In December 2008, the plaintiffs and the State reached a settlement.  The terms of the settlement made it clear that the State was not representing our interests.  For example, one of the terms required the State to reduce one ICF bed, for each new CILA bed.  Clearly this would have limited the options for those who wished to reside in an ICF and it exposed the State as being solely concerned with not increasing its costs in providing services to the developmentally disabled.  In July 2009, the Court held a hearing to determine the fairness of the proposed settlement.  Hundreds of Misericordia families filed objections with the Court and dozens showed up to testify at the fairness hearing.  Bill also organized families across the entire state, resulting in the Court receiving an unprecedented 2,500 objections.  On the day of the fairness hearing, the court room was jam-packed with families who objected to the settlement.  Judge Holderman patiently heard every family member who wished to speak.  Dozens spoke about the great care their loved ones received at Misericordia and other ICF/DDs and how devastating it would be if they had to move.  Judge Holderman was clearly moved by the heart-felt presentations.  After the hearing, he refused to approve the settlement.


Judge Holderman ordered the plaintiffs and the State to sit down with Bill and me and negotiate a new settlement.  He told them that he would not approve a new settlement unless Bill and I agreed to it.  Months of negotiations followed to get the plaintiffs and the State to agree to provisions protecting those who wish to live in ICF/DDs.  A new settlement was finally reached in December 2010.  In the new agreement, the State agreed to respect the residential choices of individuals with developmental disabilities, including those who choose to reside in ICF/DDs.  The State also agreed to provide the resources necessary to meet the needs of those who choose to live in ICF/DDs.  A second fairness hearing was held in June 2011, and the settlement agreement was approved.


The settlement agreement continues for nine years, until June 2020.  During this time, we, along with the plaintiffs and the court-appointed monitor are making sure that the State honors its commitments in the agreement.  As you know, the State failed to pass a budget for its fiscal year starting on July 1, 2016.  The state comptroller took the position that without a budget she could not issue checks to operators of ICF/DDs and CILAs.  Many operators were at risk of closing.  We went to court, along with the plaintiffs, this past summer to get an order requiring the comptroller to make the required payments.


The current issue in Ligas is the State’s failure to increase the rates it pays ICFs and CILAs since March 2008.  In those eight years, costs have increased about 20%, but what the State pays Misericordia and the other providers has remained frozen.  The only way Misericordia and other providers are able to continue to meet the needs of their residents is by raising ever increasing amounts of money from family and friends.  The State, in essence, has shifted its responsibility to provide necessary resources to the families of individuals with developmental disabilities.  This is wrong and we believe that it violates the State’s obligation under the Ligas settlement agreement to provide the resources necessary to meet the needs of individuals with developmental disabilities without regard to whether they choose to live in an ICF/DD or CILA.  The court-appointed Monitor agrees with us and has found that the State is not in compliance with the settlement agreement.  We are currently meeting with the State to see if we can agree on a plan to bring the State into compliance.  The State has taken the position that it is in compliance with the agreement.  If we cannot resolve this issue, we will ask the court to do so.
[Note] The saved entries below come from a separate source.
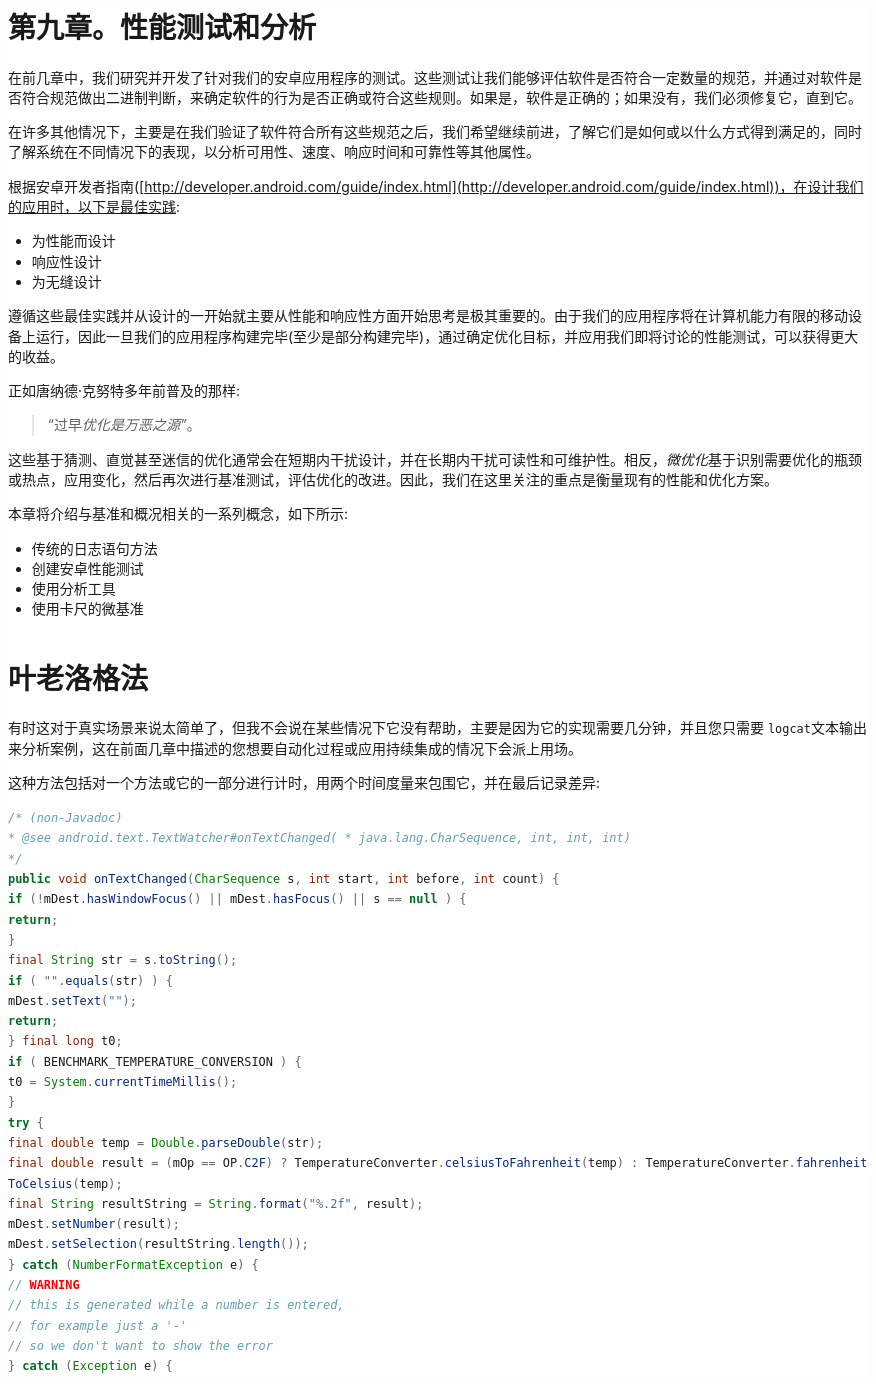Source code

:# 第九章。性能测试和分析

在前几章中，我们研究并开发了针对我们的安卓应用程序的测试。这些测试让我们能够评估软件是否符合一定数量的规范，并通过对软件是否符合规范做出二进制判断，来确定软件的行为是否正确或符合这些规则。如果是，软件是正确的；如果没有，我们必须修复它，直到它。

在许多其他情况下，主要是在我们验证了软件符合所有这些规范之后，我们希望继续前进，了解它们是如何或以什么方式得到满足的，同时了解系统在不同情况下的表现，以分析可用性、速度、响应时间和可靠性等其他属性。

根据安卓开发者指南([http://developer.android.com/guide/index.html](http://developer.android.com/guide/index.html))，在设计我们的应用时，以下是最佳实践:

*   为性能而设计
*   响应性设计
*   为无缝设计

遵循这些最佳实践并从设计的一开始就主要从性能和响应性方面开始思考是极其重要的。由于我们的应用程序将在计算机能力有限的移动设备上运行，因此一旦我们的应用程序构建完毕(至少是部分构建完毕)，通过确定优化目标，并应用我们即将讨论的性能测试，可以获得更大的收益。

正如唐纳德·克努特多年前普及的那样:

> “过早*优化是万恶之源”*。

这些基于猜测、直觉甚至迷信的优化通常会在短期内干扰设计，并在长期内干扰可读性和可维护性。相反，*微优化*基于识别需要优化的瓶颈或热点，应用变化，然后再次进行基准测试，评估优化的改进。因此，我们在这里关注的重点是衡量现有的性能和优化方案。

本章将介绍与基准和概况相关的一系列概念，如下所示:

*   传统的日志语句方法
*   创建安卓性能测试
*   使用分析工具
*   使用卡尺的微基准

# 叶老洛格法

有时这对于真实场景来说太简单了，但我不会说在某些情况下它没有帮助，主要是因为它的实现需要几分钟，并且您只需要 `logcat`文本输出来分析案例，这在前面几章中描述的您想要自动化过程或应用持续集成的情况下会派上用场。

这种方法包括对一个方法或它的一部分进行计时，用两个时间度量来包围它，并在最后记录差异:

```java
/* (non-Javadoc)
* @see android.text.TextWatcher#onTextChanged( * java.lang.CharSequence, int, int, int)
*/
public void onTextChanged(CharSequence s, int start, int before, int count) {
if (!mDest.hasWindowFocus() || mDest.hasFocus() || s == null ) {
return;
}
final String str = s.toString();
if ( "".equals(str) ) {
mDest.setText("");
return;
} final long t0;
if ( BENCHMARK_TEMPERATURE_CONVERSION ) {
t0 = System.currentTimeMillis();
}
try {
final double temp = Double.parseDouble(str);
final double result = (mOp == OP.C2F) ? TemperatureConverter.celsiusToFahrenheit(temp) : TemperatureConverter.fahrenheitToCelsius(temp);
final String resultString = String.format("%.2f", result);
mDest.setNumber(result);
mDest.setSelection(resultString.length());
} catch (NumberFormatException e) {
// WARNING
// this is generated while a number is entered,
// for example just a '-'
// so we don't want to show the error
} catch (Exception e) {
```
We may be calling on you for help, as we did back in 2010.  The testimony from families is far more effective than the arguments of lawyers.  We are working with the plaintiffs on this issue because we have a common interest in making sure that the State is providing adequate funding for all residential options.


I hope the above gives you a good sense of what Ligas is about.  I am happy to provide any additional information you may want.